(Collected data)
■ ■ ■ ■ ■ ■ ■

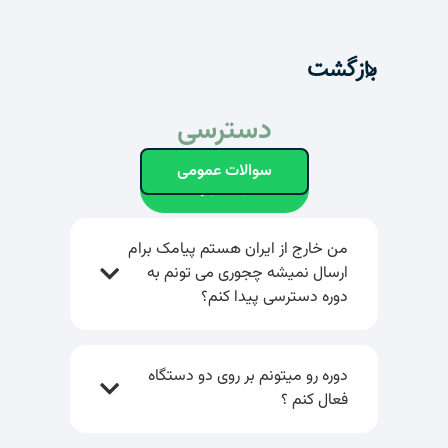
بازگشت
دسترسی
سوالات عمومی
جستجو
من خارج از ایران هستم پیامک برام
ارسال نمیشه چجوری می تونم به
دوره دسترسی پیدا کنم؟
دوره رو میتونم بر روی دو دستگاه
فعال کنم ؟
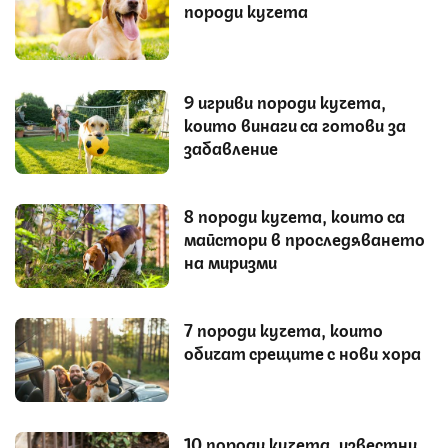
породи кучета
9 игриви породи кучета,
които винаги са готови за
забавление
8 породи кучета, които са
майстори в проследяването
на миризми
7 породи кучета, които
обичат срещите с нови хора
10 породи кучета, известни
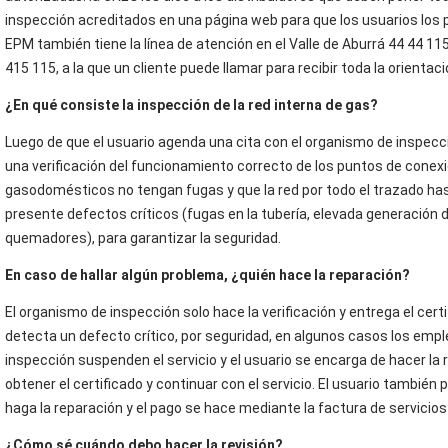
inspección acreditados en una página web para que los usuarios los
EPM también tiene la línea de atención en el Valle de Aburrá 44 44 115
415 115, a la que un cliente puede llamar para recibir toda la orientaci
¿En qué consiste la inspección de la red interna de gas?
Luego de que el usuario agenda una cita con el organismo de inspecci
una verificación del funcionamiento correcto de los puntos de conexió
gasodomésticos no tengan fugas y que la red por todo el trazado ha
presente defectos críticos (fugas en la tubería, elevada generación
quemadores), para garantizar la seguridad.
En caso de hallar algún problema, ¿quién hace la reparación?
El organismo de inspección solo hace la verificación y entrega el cert
detecta un defecto crítico, por seguridad, en algunos casos los emp
inspección suspenden el servicio y el usuario se encarga de hacer la
obtener el certificado y continuar con el servicio. El usuario también 
haga la reparación y el pago se hace mediante la factura de servicios
¿Cómo sé cuándo debo hacer la revisión?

■ ■ ■ ■ ■ ■ ■

* Required work
From the data above, copy each line that holds "hacer".

* Expected answer
inspección suspenden el servicio y el usuario se encarga de hacer la
¿Cómo sé cuándo debo hacer la revisión?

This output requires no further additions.